Hi all,

It seems that there’s no objections to the window design. So could we open 
subtasks to start working on it now ?

- Jark Wu 

> 在 2016年9月7日,下午4:29,Jark Wu <wuchong...@alibaba-inc.com> 写道:
> Hi Fabian, 
> Thanks for sharing your ideas. 
> They all make sense to me. Regarding to reassigning timestamp, I do not have 
> an use case. I come up with this because DataStream has a TimestampAssigner :)
> +1 for this FLIP. 
> - Jark Wu 
>> 在 2016年9月7日,下午2:59,Fabian Hueske <fhue...@gmail.com 
>> <mailto:fhue...@gmail.com>> 写道:
>> Hi,
>> thanks for your comments and questions!
>> Actually, you are bringing up the points that Timo and I discussed the most
>> when designing the FLIP ;-)
>> - We also thought about the syntactic shortcut for running aggregates like
>> you proposed (table.groupBy(‘a).select(…)). Our motivation to not allow
>> this shortcut is to prevent users from accidentally performing a
>> "dangerous" operation. The problem with unbounded sliding row-windows is
>> that their state does never expire. If you have an evolving key space, you
>> will likely run into problems at some point because the operator state
>> grows too large. IMO, a row-window session is a better approach, because it
>> defines a timeout after which state can be discarded. groupBy.select is a
>> very common operation in batch but its semantics in streaming are very
>> different. In my opinion it makes sense to make users aware of these
>> differences through the API.
>> - Reassigning timestamps and watermarks is a very delicate issue. You are
>> right, that Calcite exposes this field which is necessary due to the
>> semantics of SQL. However, also in Calcite you cannot freely choose the
>> timestamp attribute for streaming queries (it must be a monotone or
>> quasi-monotone attribute) which is hard to reason about (and guarantee)
>> after a few operators have been applied. Streaming tables in Flink will
>> likely have a time attribute which is identical to the initial rowtime.

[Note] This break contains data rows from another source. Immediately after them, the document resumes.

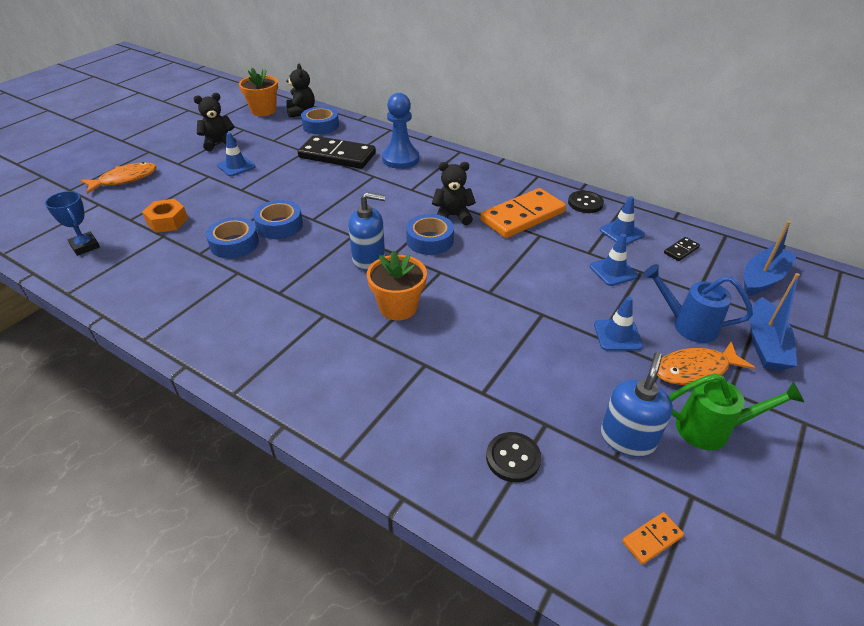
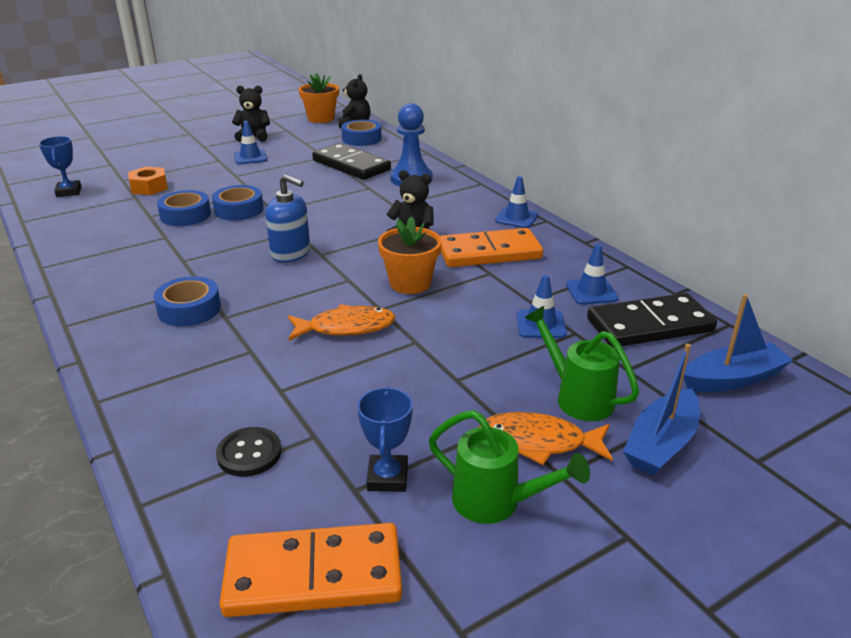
camera: 25 degrees right, 10 degrees down
(125, 179) = (149, 150): orange fish -> orange fish (346, 327)
(398, 307) = (276, 298): orange flower pot -> orange flower pot (410, 283)
(430, 240) = (367, 252): blue tape -> blue tape (189, 309)
(585, 203) = (576, 256): black button -> none
(617, 335) = (480, 383): blue traffic cone -> blue traffic cone (516, 218)
(627, 438) = (387, 477): blue soap dispenser -> blue trophy
(652, 539) = (313, 575): orange domino -> orange domino, size x2.39
(681, 250) = (650, 325): black domino -> black domino, size x2.39
(688, 325) = (577, 397): blue watering can -> green watering can

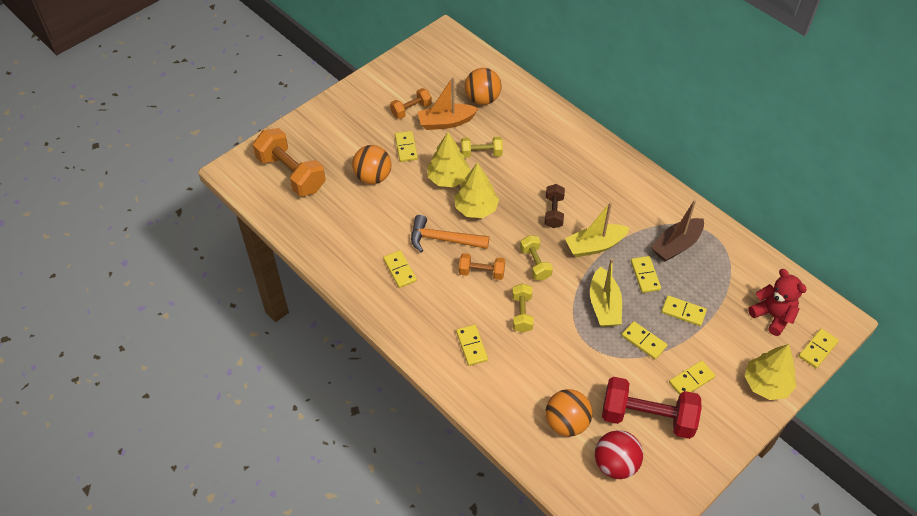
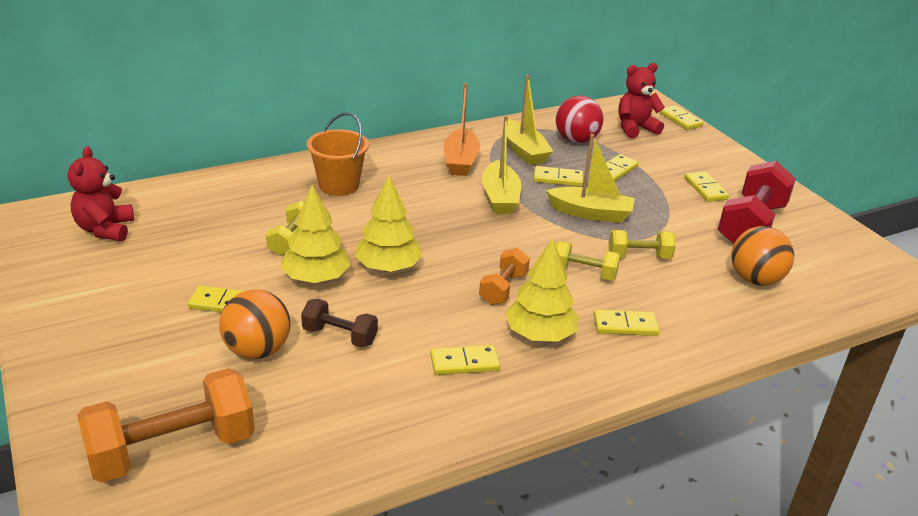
camera: 75 degrees left, 20 degrees down
(411, 110) = (149, 281): orange dumbbell -> none
(443, 239) = (428, 308): orange hammer -> none
(446, 122) = (205, 255): orange boat -> orange boat (460, 161)
(449, 71) = (105, 229): none -> red teddy bear
(482, 99) = (190, 216): orange ball -> none
(535, 263) = (508, 244): yellow dumbbell -> yellow dumbbell (639, 256)
(553, 212) = (432, 211): brown dumbbell -> brown dumbbell (340, 336)
(558, 154) = (339, 185): none -> orange bucket
(615, 464) = (813, 261): red ball -> red ball (576, 140)
(643, 341) = (649, 202): yellow domino -> none
(676, 245) = (524, 151): brown boat -> yellow boat
(766, 384) = (716, 153): yellow tree -> yellow tree (539, 334)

>> However, Flink does modify timestamps internally, e.g., for records that
>> are emitted from time windows, in order to ensure that consecutive windows
>> perform as expected. Modify or reassign timestamps in the middle of a job
>> can result in unexpected results which are very hard to reason about. Do
>> you have a concrete use case in mind for reassigning timestamps?

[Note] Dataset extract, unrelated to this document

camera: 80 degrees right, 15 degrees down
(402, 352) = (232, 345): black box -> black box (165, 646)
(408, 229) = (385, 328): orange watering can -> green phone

>> - The idea to represent rowtime and systime as object is good. Our
>> motivation to go for reserved Scala symbols was to have a uniform syntax
>> with windows over streaming and batch tables. On batch tables you can
>> compute time windows basically over every time attribute (they are treated
>> similar to grouping attributes with a bit of extra logic to extract the
>> grouping key for sliding and session windows). If you write window(Tumble
>> over 10.minutes on 'rowtime) on a streaming table, 'rowtime would indicate
>> event-time. On a batch table with a 'rowtime attribute, the same operator
>> would be internally converted into a group by. By going for the object
>> approach we would lose this compatibility (or would need to introduce an
>> additional column attribute to specifiy the window attribute for batch
>> tables).
>> As usual some of the design decisions are based on preferences.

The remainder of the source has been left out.